### 练习任务
A: 阅读材料认为,“这个接口为什么 500?”这类问题更可能需要 Debug Agent,而不是 Research Agent。请依据阅读材料说明原因。
B: 把阅读材料中以“Research Agent 更适合下面这类任务”开头的段落改写成一句话,保留其中全部要点。

### 阅读材料
Research Agent 代码实现示例
如果说 最小 Agent 代码实现示例 更偏回答:
第一个 Agent 的代码骨架应该长什么样
那么这篇文档要解决的是另一个更贴近研究型任务的问题:
一个会持续做调研、补资料、收束证据的 Research Agent,代码上到底该怎么组织?
很多人理解了 Research Agent 的概念之后,真正开始写代码时还是会卡在这些地方:
- 研究任务要不要先拆维度
state里到底应该存什么- 搜索和阅读工具怎么分层
- 什么情况下继续检索,什么情况下应该停止
- 发现信息缺口或来源冲突时,系统应该怎么处理
- 最后怎样从一堆材料收束成一个有依据的结论
所以这篇文档不讲“万能研究系统”,也不讲高风险自动执行,而是只聚焦一件事:
给你一个围绕 research loop 展开的、足够完整的 TypeScript 伪代码骨架。
重点不是把代码写得多炫,而是让你看懂一个研究型 Agent 最核心的闭环:
研究目标 -> 规划研究维度 -> 检索 -> 阅读 -> 提取证据 -> 判断缺口/冲突 -> 继续探索或停止 -> 形成结论
1. 这种代码骨架适合什么场景
Research Agent 不是所有任务都需要。
如果用户问的是一个非常直接的问题,比如:
这个接口为什么 500?
那你更可能需要的是 Debug Agent,而不是 Research Agent。
Research Agent 更适合下面这类任务:
- 需要综合多个来源,而不是单条事实
- 需要围绕若干维度做比较
- 第一轮信息通常不够,需要继续补资料
- 最终输出不是“摘抄资料”,而是“形成判断”
比如:
- 调研某个 AI 框架是否适合做内部知识助手
- 比较几种向量数据库在某个业务场景下的适用性
- 分析一个新模型是否适合接入现有工作流
- 研究一个技术方案的成本、限制和风险边界
这类任务的共同点是:
问题的价值不在于搜到内容,而在于把探索过程组织起来。
2. 先定义一个研究型任务
为了让代码结构更具体,我们先固定一个示例任务:
调研某个 AI 框架是否适合做企业内部知识助手。

### 数据行
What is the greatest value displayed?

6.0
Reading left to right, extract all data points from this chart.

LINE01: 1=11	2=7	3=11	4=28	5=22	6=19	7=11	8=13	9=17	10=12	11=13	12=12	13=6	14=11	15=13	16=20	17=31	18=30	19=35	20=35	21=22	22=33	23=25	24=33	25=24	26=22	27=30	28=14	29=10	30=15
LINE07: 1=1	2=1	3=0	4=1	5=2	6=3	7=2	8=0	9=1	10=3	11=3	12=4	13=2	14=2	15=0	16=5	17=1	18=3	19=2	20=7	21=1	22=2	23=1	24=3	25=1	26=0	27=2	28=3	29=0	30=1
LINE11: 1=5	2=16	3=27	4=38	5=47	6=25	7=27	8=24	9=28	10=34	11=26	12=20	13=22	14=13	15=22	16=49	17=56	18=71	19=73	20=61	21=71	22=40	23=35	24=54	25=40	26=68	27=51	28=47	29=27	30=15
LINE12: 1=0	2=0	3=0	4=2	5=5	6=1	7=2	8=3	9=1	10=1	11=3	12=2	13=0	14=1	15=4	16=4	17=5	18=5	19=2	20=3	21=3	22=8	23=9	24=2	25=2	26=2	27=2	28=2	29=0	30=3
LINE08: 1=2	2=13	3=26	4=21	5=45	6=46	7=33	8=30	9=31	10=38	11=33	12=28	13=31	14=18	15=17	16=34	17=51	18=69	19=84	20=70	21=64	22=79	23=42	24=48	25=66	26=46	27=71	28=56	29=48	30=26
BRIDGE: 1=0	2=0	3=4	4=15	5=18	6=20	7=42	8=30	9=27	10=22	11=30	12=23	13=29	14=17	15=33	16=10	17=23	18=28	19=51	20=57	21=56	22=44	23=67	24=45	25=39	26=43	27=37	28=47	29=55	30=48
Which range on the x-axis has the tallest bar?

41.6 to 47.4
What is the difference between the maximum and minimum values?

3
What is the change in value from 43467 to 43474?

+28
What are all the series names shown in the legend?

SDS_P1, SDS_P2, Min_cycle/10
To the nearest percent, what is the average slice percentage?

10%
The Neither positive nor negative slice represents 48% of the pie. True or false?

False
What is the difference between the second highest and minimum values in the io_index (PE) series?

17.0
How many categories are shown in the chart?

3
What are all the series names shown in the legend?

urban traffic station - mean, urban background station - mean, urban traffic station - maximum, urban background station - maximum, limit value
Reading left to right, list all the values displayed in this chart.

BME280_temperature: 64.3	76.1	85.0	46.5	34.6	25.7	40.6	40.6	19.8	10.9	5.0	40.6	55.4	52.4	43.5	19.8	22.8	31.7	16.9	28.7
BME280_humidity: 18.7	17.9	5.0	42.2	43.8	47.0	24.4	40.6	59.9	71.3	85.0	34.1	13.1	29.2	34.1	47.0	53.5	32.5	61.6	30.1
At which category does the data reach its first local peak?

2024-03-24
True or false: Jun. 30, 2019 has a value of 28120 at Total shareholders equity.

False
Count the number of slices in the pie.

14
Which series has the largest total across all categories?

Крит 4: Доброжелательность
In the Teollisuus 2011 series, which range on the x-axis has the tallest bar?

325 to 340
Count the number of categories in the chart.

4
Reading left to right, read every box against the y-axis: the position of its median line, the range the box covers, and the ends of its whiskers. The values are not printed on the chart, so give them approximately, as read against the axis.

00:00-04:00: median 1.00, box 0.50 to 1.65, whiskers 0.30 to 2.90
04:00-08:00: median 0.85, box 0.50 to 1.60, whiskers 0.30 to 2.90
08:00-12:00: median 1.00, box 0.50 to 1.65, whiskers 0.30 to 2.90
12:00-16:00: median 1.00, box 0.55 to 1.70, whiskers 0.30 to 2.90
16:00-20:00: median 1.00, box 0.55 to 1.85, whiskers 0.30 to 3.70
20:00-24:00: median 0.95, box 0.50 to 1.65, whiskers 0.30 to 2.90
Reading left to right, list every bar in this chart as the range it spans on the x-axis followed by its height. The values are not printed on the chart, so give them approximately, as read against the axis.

### 参考答案
A: 这是一个非常直接的问题。Research Agent 适合的任务要综合多个来源,要围绕若干维度做比较,第一轮信息通常不够,需要继续补资料,最终还要形成判断。

B: Research Agent 适合这样的任务:需要综合多个来源而非单条事实,需要围绕若干维度做比较,第一轮信息通常不够、需要继续补资料,最终要形成判断而不是摘抄资料。